指示:
[1] 原文のうち、「是非こちらを参考にして下さい。」から「院を受診出来るのも利点です。」までのすべてを一字一句変えずに書き写してください。
[2] 次の(a)〜(c)が原文の内容と一致するかを判定し、それぞれ「はい」または「いいえ」で答えたうえで、判断の根拠となる原文の語句をそのまま引用してください。(a) 時短勤務のメリットは主に3点挙げられている。(b) 保育所に通う子供は感染症にかかりにくいとされている。(c) 勤務時間が減っても、会社に在籍し続けることでキャリアを継続できるとされている。

原文:
-----

もしこのようなことがあれば、あなたの意志をはっきりと伝えて下さい。
「不利益扱い」や「ハラスメント」はあなたのせいではなく、会社の問題です。
育児ハラスメントについて、事前に対応など確認しておけば安心して働けますね。
是非こちらを参考にして下さい。
働くママを襲う育児ハラスメント!その原因と被害にあった時の対処法
時短勤務のメリット
時短勤務のメリットは主に次の3点です。
子供との時間が確保出来る
働く時間が短くなると、その分子供と長く一緒にいられます。
3歳未満の子供を保育園に長く預けることに不安を抱くママの気持ちは、痛いほど分かります。
子供の成長はとても早いので、それを見逃しているんじゃないかと焦る気持ちもありますよね。
やはり子供との時間は、お金では買えない価値があります。
病院、公共施設の利用が出来る時間帯に退社出来る
保育所に通う子供は、集団生活の中で感染症にかかりやすい状態です。
Yさんも、子供の鼻水が続いて困ったなと思っていたら、
案の定、保育園で熱が出て「お迎えに来て下さい!」と職場に電話がかかってくることがあったそうです。
少しでも怪しいと思ったら早い段階で、早退や、欠勤をすることなく、時間内に病院を受診出来るのも利点です。
キャリアを継続出来る
当然のことながら、勤務時間は減れども、会社に在籍し続けることで、キャリアを継続することが出来ます。
時短勤務で焦る事もあるかもしれませんが、この時期が終われば、昇進も昇格も自分次第で可能となります。

-----

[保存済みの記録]

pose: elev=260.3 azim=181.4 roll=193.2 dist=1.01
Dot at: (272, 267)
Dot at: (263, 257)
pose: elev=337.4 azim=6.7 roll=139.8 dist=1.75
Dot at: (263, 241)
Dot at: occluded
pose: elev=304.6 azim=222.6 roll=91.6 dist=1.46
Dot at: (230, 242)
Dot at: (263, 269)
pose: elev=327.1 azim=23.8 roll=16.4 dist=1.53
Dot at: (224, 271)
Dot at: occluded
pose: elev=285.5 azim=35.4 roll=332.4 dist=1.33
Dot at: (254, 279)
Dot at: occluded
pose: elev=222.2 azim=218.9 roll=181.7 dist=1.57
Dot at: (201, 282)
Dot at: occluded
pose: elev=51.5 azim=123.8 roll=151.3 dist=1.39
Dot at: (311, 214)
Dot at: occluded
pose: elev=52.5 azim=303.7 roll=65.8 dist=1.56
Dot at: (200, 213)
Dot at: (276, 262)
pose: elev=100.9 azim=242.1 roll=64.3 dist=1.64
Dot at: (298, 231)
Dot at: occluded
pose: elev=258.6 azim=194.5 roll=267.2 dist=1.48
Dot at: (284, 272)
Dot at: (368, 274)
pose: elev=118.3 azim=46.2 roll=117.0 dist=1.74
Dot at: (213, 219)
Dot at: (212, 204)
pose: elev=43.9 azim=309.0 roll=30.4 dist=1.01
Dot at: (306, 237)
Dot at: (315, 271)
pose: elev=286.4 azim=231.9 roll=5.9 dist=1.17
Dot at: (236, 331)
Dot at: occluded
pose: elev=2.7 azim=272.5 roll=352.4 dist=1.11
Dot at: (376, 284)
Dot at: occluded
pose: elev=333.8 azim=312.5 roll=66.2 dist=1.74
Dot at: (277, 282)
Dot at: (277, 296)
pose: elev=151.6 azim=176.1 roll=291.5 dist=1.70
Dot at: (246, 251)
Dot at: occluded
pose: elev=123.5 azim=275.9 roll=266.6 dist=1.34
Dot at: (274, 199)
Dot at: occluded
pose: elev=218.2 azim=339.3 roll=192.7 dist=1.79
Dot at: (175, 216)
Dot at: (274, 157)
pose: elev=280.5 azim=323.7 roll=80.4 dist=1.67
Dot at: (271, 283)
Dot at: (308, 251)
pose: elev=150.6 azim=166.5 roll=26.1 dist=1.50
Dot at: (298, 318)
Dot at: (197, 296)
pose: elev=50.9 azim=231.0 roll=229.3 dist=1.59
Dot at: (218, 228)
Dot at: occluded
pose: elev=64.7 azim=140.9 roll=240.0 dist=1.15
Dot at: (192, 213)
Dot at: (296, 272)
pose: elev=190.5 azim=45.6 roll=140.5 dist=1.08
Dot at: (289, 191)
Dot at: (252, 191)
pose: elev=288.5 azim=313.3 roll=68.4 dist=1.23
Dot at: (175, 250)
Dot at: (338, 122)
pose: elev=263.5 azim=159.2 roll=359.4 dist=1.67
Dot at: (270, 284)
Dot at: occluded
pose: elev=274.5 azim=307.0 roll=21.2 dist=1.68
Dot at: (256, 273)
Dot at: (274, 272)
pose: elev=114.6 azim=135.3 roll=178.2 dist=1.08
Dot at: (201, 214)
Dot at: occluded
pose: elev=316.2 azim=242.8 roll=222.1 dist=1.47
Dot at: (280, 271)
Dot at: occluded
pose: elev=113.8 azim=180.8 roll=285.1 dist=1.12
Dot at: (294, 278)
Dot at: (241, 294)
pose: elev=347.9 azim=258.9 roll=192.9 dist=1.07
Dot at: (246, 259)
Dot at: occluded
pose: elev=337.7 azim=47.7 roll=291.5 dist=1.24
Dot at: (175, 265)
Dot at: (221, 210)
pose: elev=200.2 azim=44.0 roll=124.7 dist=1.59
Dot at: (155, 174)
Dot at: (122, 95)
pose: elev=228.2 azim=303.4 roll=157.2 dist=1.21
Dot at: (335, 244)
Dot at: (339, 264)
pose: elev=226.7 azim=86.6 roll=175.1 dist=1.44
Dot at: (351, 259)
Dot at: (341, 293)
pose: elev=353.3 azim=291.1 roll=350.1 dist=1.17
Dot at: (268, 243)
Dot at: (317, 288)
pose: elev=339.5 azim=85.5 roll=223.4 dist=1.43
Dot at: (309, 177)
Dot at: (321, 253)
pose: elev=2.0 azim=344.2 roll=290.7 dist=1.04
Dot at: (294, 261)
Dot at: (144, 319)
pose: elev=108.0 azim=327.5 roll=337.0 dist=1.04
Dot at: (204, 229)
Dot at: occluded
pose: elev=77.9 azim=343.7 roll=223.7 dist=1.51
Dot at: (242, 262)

-----

解答:
[1]
是非こちらを参考にして下さい。
働くママを襲う育児ハラスメント!その原因と被害にあった時の対処法
時短勤務のメリット
時短勤務のメリットは主に次の3点です。
子供との時間が確保出来る
働く時間が短くなると、その分子供と長く一緒にいられます。
3歳未満の子供を保育園に長く預けることに不安を抱くママの気持ちは、痛いほど分かります。
子供の成長はとても早いので、それを見逃しているんじゃないかと焦る気持ちもありますよね。
やはり子供との時間は、お金では買えない価値があります。
病院、公共施設の利用が出来る時間帯に退社出来る
保育所に通う子供は、集団生活の中で感染症にかかりやすい状態です。
Yさんも、子供の鼻水が続いて困ったなと思っていたら、
案の定、保育園で熱が出て「お迎えに来て下さい!」と職場に電話がかかってくることがあったそうです。
少しでも怪しいと思ったら早い段階で、早退や、欠勤をすることなく、時間内に病院を受診出来るのも利点です。

[2]
(a) はい。「時短勤務のメリットは主に次の3点です。」
(b) いいえ。「保育所に通う子供は、集団生活の中で感染症にかかりやすい状態です。」
(c) はい。「勤務時間は減れども、会社に在籍し続けることで、キャリアを継続することが出来ます。」